Section du document:
▼

Depuis quelques mois, je pense beaucoup au deuil et à ma propre finitude, donc je me disais que le film allait forcément résonner avec ces pensées personnelles. Mais je pensais aller voir un joli film un peu "feel good" (si j'ose utiliser l'expression dans ce contexte) et en fait j'ai trouvé que c'était vraiment un grand film.
Déjà c'est très bien construit. La trame permet de se mettre naturellement dans une position d'empathie, de compréhension profonde des sentiments de Rose. Le fait d'ouvrir le film sur la dernière fête d'anniversaire de son mari, où l'amour entre eux est palpable et où Rose est encore inconsciente de sa maladie, permet d'approcher ne serait-ce qu'un petit peu sa détresse ensuite. Et ensuite le scénario est écrit avec beaucoup de justesse et de sensibilité. On nous propose de vivre avec Rose les ascenseurs émotionnels du deuil : on ressent avec elle la profonde tristesse, la détresse, la solitude, mais aussi la joie, la tendresse, la jubilation parfois. Et on vit avec elle le bouleversement identitaire que ce deuil déclenche.

▲

Extrait de données:
▼

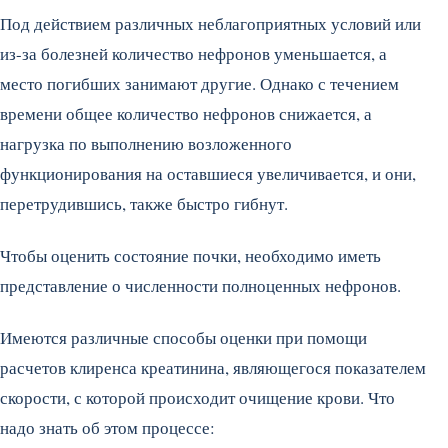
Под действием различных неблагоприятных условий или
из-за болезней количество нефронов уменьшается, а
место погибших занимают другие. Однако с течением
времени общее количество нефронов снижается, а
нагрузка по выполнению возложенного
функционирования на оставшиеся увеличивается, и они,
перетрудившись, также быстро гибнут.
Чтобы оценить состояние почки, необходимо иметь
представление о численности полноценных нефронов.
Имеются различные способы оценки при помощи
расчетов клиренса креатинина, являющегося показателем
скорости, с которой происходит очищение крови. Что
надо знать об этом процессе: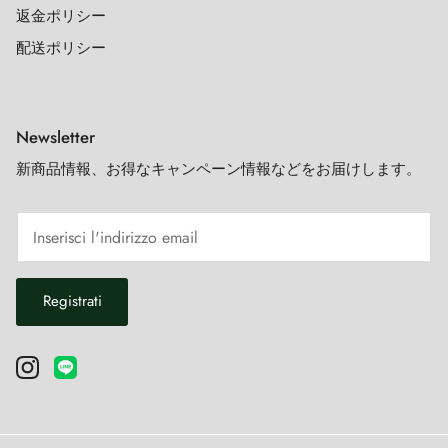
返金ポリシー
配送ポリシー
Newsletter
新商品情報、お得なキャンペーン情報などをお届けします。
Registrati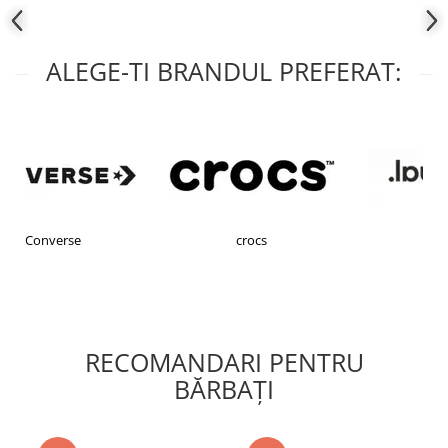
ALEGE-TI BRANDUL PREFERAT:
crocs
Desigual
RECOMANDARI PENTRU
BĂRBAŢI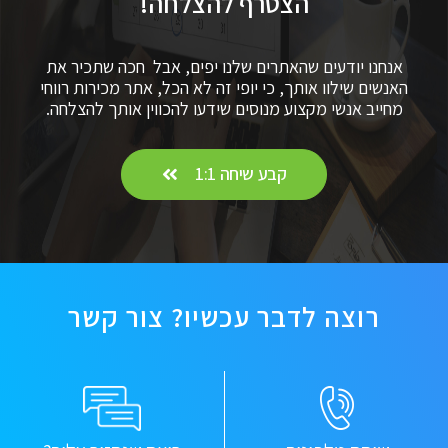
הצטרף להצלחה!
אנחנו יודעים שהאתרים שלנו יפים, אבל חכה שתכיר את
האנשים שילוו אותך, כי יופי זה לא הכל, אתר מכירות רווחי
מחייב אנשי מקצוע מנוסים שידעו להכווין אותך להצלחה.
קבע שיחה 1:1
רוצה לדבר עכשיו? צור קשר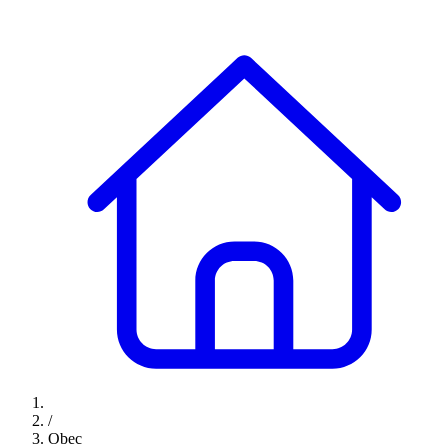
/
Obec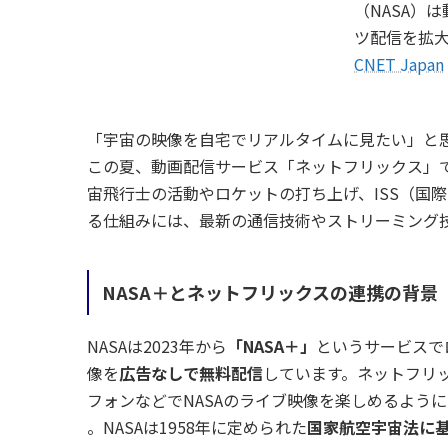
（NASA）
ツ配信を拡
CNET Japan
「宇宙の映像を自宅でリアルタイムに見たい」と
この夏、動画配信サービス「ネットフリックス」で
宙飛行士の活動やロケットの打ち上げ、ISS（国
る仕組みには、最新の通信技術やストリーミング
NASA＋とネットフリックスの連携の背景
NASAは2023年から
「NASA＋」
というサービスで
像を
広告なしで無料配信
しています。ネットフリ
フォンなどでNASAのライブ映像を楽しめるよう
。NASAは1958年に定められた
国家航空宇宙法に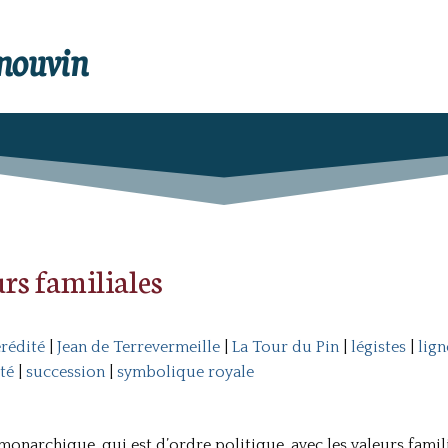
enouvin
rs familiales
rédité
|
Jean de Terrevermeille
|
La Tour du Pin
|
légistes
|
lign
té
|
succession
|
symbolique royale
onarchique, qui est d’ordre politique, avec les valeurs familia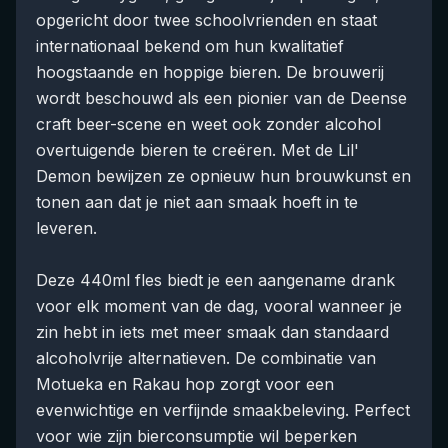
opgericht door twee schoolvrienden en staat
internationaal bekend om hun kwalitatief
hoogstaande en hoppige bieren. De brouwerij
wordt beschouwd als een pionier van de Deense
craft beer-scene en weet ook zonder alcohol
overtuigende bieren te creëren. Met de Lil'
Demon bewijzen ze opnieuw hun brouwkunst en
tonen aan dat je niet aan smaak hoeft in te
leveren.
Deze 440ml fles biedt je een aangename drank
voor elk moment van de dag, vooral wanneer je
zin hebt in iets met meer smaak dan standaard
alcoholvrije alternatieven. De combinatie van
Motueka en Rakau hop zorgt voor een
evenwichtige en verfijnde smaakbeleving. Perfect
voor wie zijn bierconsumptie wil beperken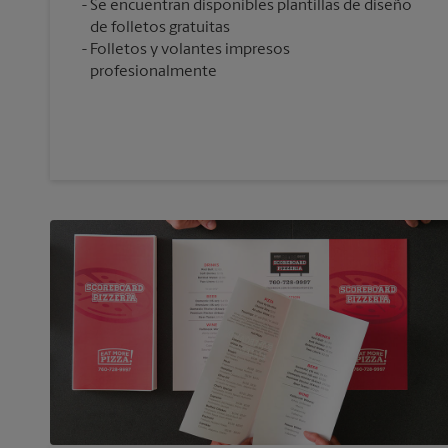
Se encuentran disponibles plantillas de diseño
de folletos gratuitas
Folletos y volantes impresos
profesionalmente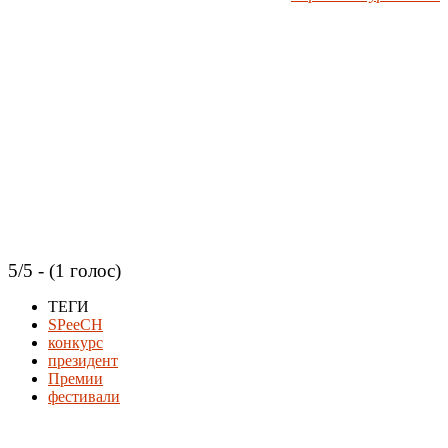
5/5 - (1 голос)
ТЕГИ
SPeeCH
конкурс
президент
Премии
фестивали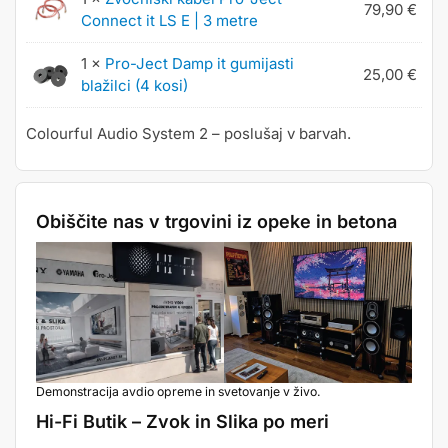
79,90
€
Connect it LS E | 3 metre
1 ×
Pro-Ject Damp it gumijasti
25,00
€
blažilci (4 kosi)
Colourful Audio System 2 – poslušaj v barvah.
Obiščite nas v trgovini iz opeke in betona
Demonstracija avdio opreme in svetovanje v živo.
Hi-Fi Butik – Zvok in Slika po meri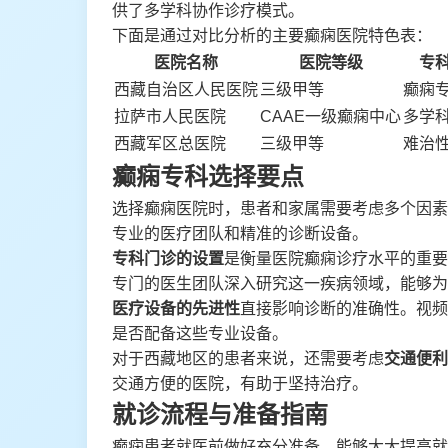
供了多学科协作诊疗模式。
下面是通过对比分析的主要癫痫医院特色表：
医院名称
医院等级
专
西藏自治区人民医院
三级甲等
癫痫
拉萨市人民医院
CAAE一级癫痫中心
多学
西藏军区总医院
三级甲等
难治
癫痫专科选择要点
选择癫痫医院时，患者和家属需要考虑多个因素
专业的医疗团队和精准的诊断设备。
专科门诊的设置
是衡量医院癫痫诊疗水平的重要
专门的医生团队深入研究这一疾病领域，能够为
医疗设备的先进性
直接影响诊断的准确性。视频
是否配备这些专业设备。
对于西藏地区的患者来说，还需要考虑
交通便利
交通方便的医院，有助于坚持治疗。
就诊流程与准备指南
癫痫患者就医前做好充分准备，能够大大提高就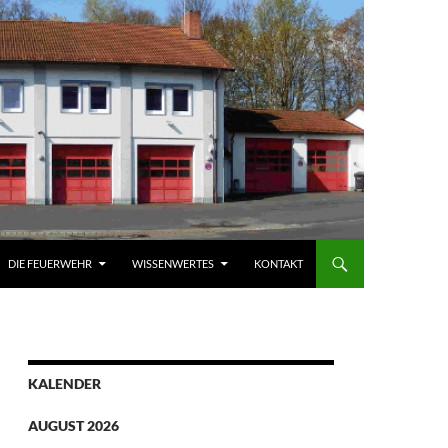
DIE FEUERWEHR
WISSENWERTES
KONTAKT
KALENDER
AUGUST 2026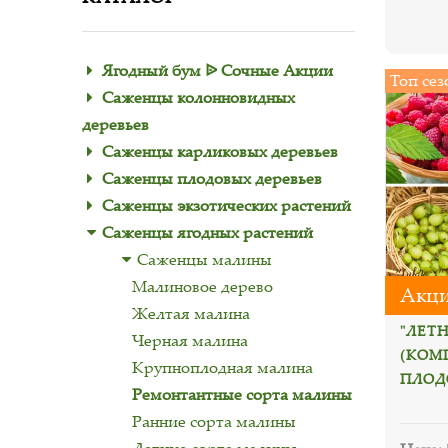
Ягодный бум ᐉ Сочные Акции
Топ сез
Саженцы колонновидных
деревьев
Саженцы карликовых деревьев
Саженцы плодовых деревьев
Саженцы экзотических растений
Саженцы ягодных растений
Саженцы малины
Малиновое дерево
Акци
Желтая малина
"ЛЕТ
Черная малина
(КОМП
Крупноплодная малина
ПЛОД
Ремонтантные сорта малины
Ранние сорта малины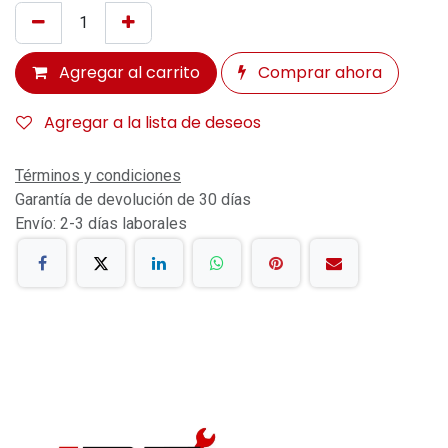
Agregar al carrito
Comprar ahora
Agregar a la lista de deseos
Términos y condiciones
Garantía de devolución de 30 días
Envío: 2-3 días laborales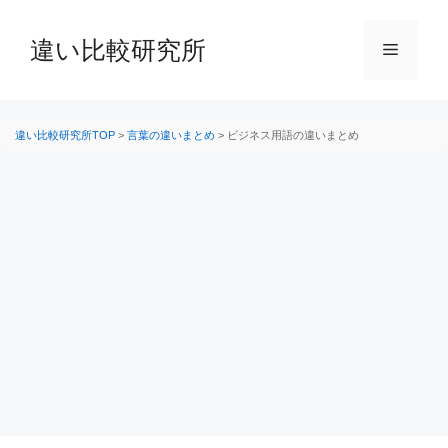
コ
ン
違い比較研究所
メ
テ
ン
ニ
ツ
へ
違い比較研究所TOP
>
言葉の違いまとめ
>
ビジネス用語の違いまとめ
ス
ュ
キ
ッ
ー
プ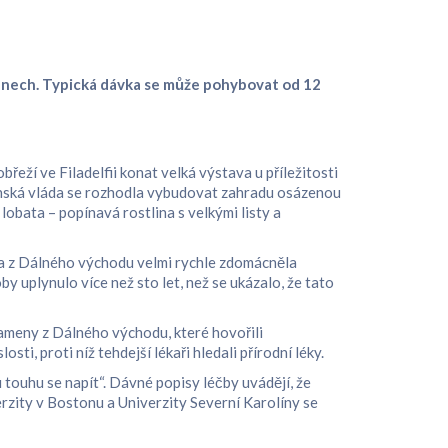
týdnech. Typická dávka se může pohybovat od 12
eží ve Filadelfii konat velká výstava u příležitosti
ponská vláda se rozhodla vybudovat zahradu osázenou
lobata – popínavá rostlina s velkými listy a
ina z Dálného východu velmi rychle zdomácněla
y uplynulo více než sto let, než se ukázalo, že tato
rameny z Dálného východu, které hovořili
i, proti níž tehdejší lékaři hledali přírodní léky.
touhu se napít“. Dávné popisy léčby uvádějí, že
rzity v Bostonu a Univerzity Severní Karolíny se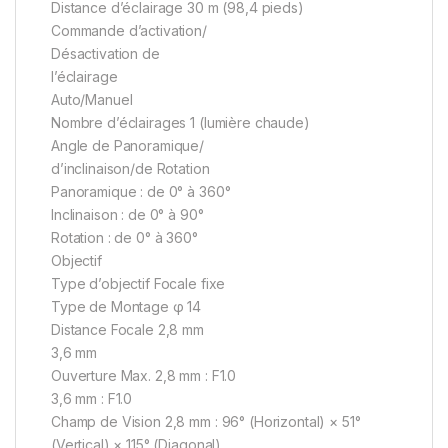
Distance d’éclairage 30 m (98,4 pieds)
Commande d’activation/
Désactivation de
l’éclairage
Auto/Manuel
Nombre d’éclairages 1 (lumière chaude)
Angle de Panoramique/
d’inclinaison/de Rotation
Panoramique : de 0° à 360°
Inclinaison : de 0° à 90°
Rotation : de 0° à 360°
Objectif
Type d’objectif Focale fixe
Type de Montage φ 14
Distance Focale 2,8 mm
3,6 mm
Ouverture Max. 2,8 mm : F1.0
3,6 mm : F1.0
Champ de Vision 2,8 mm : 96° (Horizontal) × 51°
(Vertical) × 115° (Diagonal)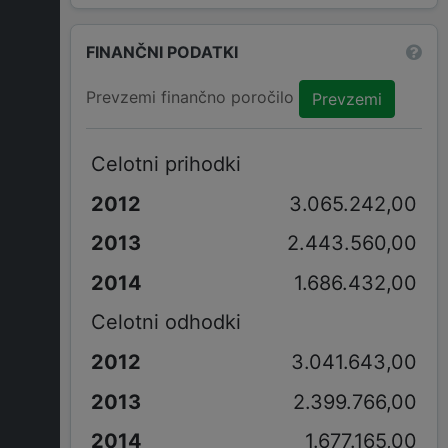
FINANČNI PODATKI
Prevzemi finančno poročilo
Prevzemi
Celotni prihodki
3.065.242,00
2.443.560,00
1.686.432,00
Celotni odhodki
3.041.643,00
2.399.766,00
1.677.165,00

▲

Exercice: Rédigez la suite du texte sur le film consacré au deuil de Rose, en commençant juste après sa dernière phrase.

Réponse:
J'ai trouvé Françoise Fabian vraiment excellente dans son rôle : elle fait passer énormément d'émotions par de légers gestes, expressions du visage, regards. L'évolution identitaire est amenée avec beaucoup de subtilité : j'aime bien qu'il n'y ait pas de scène clé mais bien une évolution lente et dont les petites étapes ne sont pas visibles hors du tout, et j'ai aimé aussi qu'elle ne soit pas linéaire et pas contrôlée.
La manière dont Aurélie Saada filme apporte énormément de réalisme, au sens où on se sent pris dans la vraie vie. Déjà parce qu'on filme de l'ordinaire, du quotidien, des choses qui sont souvent objets d'ellipse dans les films, ensuite parce que la caméra se fait oublier (par plein de procédés qu'on ressent sans les voir), ce qui nous donne l'impression d'être dans la pièce avec les personnages. Une scène qui m'a beaucoup marquée est celle du repas avec les amis de la fille, auquel Rose est invitée. On ressent ce que Rose ressent, de manière évidente, sans que ce soit trop poussé : au milieu de cette cacophonie, Rose est à la fois très entourée et hyper seule.
Le traitement des interactions avec les enfants est également très juste et servi par de très bons acteurs. Cela permet de questionner la figure de mère quand elle est âgée et que les enfants sont adultes, les injonctions qui pèsent sur elle, le retournement de rapport de force entre parents et enfants etc. Vraiment ça m'a beaucoup touchée.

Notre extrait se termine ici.